Saturday, October 15, 2022


favorite brands of the late 1970s
US Ambassador to Japan Mike Mansfield (1977 to 1988) endeared himself to the Japanese and others by making coffee for anyone who visited him. The former Marine, miner, college professor, and Senate Majority Leader (1961-1976) understood the power of this personal gesture. Neither an assistant nor office lady served the coffee. He did. It was thoughtful, magnanimous, and equalizing.

The self-effacing and down-to-earth Montana Democrat knew that this small, everyday courtesy would set his visitor at ease and be remembered fondly. It was instant coffee, not the best, but it created an amicable atmosphere for the meeting. Enough cream and sugar lessened the bitterness of the mismeasured Nescafé.

The Ambassador's coffee ritual drew upon the social psychology of meetings and first impressions. Whereas it is unlikely you will remember what was said at most meetings, you will remember how it made you feel. A contentious discussion can be tempered by personal kindness.

Mansfield's timeless coffee lessons, however, are lost on today's Japan managers and others. Or maybe they want to make clear that some visitors are more welcome or respected than others. The ambassador likely felt that such clarity was politically costly.
Inadvertently, over the past few weeks I have tested this Mansfield Principle. I have reached out to a number of people in Washington who have new positions among the think tanks related to Asia in order to meet and welcome them. Each time I have invited them for coffee in my art-filled office or at a place of their choosing. All the men were 10 to 30 years younger than me. All asked me to visit their office and all delayed or rescheduled the meetings.

The coffee ritual proceeded as follows: 
>At the new Washington branch of a South Asian think tank the executive director had his own cup of coffee from an outside coffee shop. I did not, but was offered a bottle of water. 
>At the new chair of a Northeast Asian program at a prominent think tank, I was offered nothing nor did my host drink anything. 
>At the largely US government-funded think tank, the meeting took place at the cafeteria and I was told to buy my own coffee. I declined.

And then there were my multiple offers to get together for coffee to meet the leadership in the new Washington office of a well-known Asia-Pacific government think tank. I am still awaiting an answer.

All the programs of these organizations appear in our Asia Policy Calendar. None are members of Asia Policy Point and all made it clear that they would never be. Often at their in-person events there is coffee and tea. 

But if you are ever in Washington, please stop by Asia Policy Point for fresh brewed Starbucks coffee. We also have international teas, herbal teas, bottle water, and soup. We like meeting new people and making them feel at home.

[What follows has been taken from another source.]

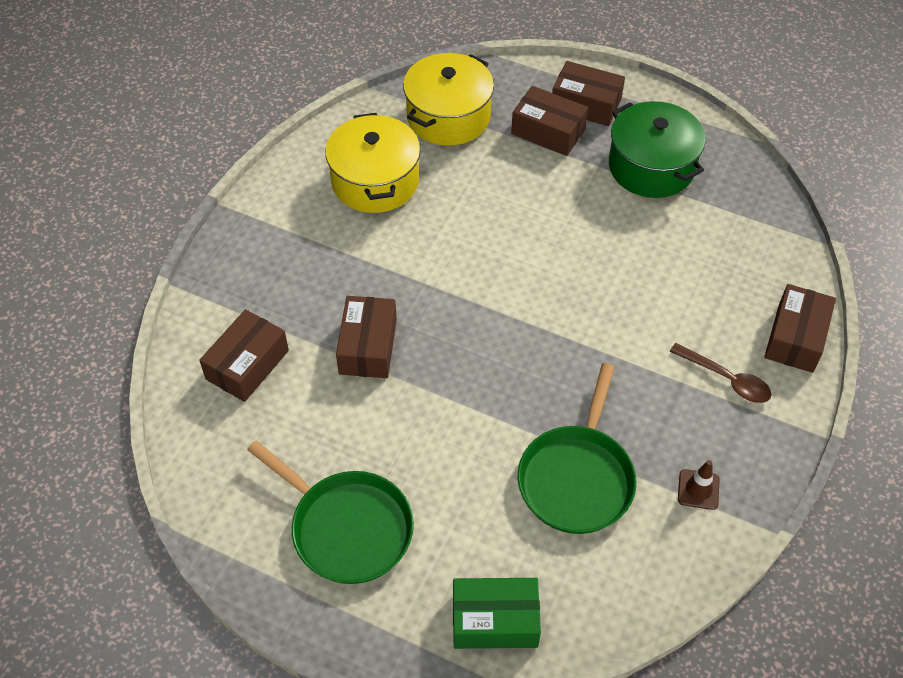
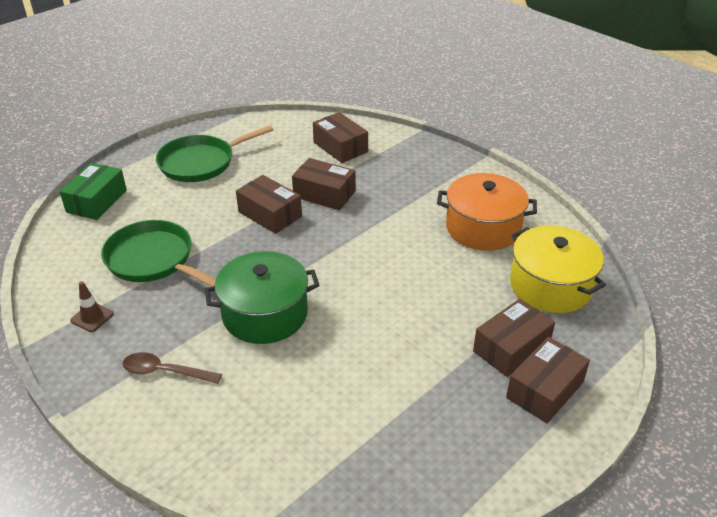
camera: 110 degrees right, 15 degrees down
(375, 181) = (483, 228): yellow pot -> orange pot
(651, 167) = (435, 413): green pot -> green pot (265, 314)
(726, 379) = (165, 372): brown spoon -> brown spoon turned 45 degrees clockwise
(795, 338) = (168, 442): brown box -> brown box (270, 214)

UPDATE: The February 16, 2023 Economist has also reports on the current coffee ritual and finds that In the matter of coffee and meetings, the blend is the problem.. Frankly, in my nearly 50 years in Washington, coffee was not a thing until recently. And when it was, it was meant as message to simply not to meet. Lunch was a thing. That was the gracious way to welcome newcomers or potential collaborators. Now people seem self absorbed and believe whatever they are doing is more important than someone requesting their help or a meeting. The Economist says these "meetings" should simply be a phone call while on the train home: short, forgettable, and convenient. Unsaid, is how such a phone call can hammer in that the caller is insignificant. In the matter of coffee and meetings, the blend is the problem.